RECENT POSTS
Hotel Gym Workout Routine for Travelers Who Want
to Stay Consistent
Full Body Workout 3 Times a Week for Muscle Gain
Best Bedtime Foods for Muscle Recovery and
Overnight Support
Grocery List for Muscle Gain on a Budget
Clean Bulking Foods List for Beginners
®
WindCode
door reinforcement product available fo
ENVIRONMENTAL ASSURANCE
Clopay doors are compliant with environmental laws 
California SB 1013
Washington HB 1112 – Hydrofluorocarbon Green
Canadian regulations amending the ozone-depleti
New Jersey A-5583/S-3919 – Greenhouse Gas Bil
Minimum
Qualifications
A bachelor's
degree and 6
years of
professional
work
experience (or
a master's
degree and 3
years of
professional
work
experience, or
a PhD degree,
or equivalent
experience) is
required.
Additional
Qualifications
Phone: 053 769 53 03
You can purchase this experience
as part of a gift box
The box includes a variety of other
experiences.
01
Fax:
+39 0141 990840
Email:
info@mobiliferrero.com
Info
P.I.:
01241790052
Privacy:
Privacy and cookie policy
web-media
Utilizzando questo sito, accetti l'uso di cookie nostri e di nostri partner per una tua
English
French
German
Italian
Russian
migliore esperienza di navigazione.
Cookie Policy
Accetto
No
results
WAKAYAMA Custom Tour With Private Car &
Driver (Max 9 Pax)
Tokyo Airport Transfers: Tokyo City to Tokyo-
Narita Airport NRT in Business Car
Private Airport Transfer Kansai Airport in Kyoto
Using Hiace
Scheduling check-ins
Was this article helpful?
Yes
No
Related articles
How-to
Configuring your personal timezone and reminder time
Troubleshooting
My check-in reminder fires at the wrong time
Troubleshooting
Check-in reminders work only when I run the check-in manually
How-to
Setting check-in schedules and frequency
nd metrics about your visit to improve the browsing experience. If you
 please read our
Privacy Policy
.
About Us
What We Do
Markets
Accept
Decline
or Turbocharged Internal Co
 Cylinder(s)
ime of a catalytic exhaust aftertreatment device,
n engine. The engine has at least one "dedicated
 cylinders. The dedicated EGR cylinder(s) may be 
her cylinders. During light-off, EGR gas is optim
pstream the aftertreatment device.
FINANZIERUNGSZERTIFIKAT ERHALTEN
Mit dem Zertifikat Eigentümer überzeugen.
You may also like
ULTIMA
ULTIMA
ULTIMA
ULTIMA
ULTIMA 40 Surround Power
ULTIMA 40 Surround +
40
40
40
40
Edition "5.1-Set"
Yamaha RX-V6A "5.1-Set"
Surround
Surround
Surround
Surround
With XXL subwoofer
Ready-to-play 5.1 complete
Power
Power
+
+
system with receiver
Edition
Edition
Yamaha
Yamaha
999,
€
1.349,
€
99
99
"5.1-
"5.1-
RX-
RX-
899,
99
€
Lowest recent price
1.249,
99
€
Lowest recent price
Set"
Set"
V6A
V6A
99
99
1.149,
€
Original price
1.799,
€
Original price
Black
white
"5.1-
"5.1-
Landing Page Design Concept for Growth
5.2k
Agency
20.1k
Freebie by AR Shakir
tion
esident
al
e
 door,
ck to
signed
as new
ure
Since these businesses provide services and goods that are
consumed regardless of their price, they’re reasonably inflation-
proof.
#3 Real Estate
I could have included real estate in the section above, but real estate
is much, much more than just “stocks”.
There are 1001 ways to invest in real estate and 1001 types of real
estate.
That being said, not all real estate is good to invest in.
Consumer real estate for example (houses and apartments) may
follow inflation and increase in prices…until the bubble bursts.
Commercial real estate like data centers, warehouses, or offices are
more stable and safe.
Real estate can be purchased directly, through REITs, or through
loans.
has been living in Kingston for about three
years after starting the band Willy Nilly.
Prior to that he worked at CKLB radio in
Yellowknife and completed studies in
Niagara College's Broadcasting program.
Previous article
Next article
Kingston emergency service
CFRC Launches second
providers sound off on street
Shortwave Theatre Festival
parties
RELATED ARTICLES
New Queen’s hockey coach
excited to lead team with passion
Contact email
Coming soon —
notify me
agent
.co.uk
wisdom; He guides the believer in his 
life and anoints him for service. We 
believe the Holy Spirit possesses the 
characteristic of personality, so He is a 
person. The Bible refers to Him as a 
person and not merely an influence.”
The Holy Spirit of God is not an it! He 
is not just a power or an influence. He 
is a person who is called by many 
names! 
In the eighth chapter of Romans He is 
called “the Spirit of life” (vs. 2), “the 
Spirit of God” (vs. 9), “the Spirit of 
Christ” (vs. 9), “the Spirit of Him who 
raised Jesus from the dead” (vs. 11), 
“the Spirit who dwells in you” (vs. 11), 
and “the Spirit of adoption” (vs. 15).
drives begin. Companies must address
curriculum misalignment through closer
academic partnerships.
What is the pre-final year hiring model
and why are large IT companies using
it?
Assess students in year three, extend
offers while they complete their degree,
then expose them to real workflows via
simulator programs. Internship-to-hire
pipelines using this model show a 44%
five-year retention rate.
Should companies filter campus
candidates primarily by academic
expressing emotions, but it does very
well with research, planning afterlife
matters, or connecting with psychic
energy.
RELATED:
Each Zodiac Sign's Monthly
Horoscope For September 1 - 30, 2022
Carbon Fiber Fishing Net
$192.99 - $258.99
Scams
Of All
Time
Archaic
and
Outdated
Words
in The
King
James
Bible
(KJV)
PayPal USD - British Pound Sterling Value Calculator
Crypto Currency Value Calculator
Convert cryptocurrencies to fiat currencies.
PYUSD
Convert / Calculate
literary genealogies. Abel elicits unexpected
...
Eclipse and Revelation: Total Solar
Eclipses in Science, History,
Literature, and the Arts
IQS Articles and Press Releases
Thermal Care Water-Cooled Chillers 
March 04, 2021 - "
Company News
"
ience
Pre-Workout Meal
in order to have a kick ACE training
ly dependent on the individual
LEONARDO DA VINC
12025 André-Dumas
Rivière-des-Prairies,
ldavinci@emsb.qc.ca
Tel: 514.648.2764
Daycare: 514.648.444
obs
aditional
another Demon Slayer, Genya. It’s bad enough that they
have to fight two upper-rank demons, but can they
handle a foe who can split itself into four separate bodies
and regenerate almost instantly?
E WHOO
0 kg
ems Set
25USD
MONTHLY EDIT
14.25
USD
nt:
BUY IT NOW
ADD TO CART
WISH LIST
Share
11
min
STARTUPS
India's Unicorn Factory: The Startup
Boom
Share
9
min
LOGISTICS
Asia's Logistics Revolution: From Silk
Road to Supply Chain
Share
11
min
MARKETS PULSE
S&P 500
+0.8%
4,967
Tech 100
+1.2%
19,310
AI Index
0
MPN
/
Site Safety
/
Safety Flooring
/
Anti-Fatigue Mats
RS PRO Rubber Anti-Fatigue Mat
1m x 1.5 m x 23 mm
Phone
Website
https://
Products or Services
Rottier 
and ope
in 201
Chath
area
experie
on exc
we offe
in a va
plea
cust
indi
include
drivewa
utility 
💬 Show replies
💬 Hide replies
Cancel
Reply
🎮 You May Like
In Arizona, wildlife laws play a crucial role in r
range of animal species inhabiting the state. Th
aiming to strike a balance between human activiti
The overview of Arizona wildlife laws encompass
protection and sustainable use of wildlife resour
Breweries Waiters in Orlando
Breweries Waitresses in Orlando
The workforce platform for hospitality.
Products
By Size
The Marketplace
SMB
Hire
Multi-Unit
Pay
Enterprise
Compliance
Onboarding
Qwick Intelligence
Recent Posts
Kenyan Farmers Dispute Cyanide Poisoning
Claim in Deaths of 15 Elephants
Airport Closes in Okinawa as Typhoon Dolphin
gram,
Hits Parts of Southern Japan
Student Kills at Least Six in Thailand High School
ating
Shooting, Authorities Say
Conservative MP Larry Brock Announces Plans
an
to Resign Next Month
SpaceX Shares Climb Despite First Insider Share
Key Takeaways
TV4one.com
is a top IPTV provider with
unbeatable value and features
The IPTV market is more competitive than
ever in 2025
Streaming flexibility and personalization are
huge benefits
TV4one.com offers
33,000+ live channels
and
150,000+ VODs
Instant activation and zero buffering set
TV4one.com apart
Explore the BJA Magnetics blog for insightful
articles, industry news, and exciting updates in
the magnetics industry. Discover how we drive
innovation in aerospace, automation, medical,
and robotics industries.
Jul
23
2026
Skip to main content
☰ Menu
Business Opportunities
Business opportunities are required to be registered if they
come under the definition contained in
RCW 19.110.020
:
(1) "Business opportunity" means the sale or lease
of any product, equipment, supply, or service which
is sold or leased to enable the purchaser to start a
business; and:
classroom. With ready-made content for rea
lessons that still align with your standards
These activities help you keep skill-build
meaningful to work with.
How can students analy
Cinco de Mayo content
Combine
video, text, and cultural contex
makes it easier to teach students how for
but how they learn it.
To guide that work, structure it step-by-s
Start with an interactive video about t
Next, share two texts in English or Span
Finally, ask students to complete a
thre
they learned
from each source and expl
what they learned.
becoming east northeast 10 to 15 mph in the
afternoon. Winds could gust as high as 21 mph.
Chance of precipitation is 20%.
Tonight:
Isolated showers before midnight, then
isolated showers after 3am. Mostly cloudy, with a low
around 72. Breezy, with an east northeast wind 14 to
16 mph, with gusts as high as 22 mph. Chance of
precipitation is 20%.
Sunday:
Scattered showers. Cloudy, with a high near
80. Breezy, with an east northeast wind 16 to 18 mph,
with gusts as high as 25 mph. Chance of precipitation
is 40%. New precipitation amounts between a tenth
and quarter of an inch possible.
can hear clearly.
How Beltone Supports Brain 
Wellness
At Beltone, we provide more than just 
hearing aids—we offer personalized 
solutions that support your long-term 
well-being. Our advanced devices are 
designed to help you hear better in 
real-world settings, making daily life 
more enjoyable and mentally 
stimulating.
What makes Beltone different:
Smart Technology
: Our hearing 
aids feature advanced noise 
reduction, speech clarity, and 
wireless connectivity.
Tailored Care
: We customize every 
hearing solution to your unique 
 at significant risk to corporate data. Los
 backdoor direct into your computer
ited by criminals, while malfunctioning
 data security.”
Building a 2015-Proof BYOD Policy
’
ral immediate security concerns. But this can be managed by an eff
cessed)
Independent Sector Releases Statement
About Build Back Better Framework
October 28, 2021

========

How to complete this task = Search the material for lines holding the word "just", then say how many there are and nothing more.

Result of the exercise = 3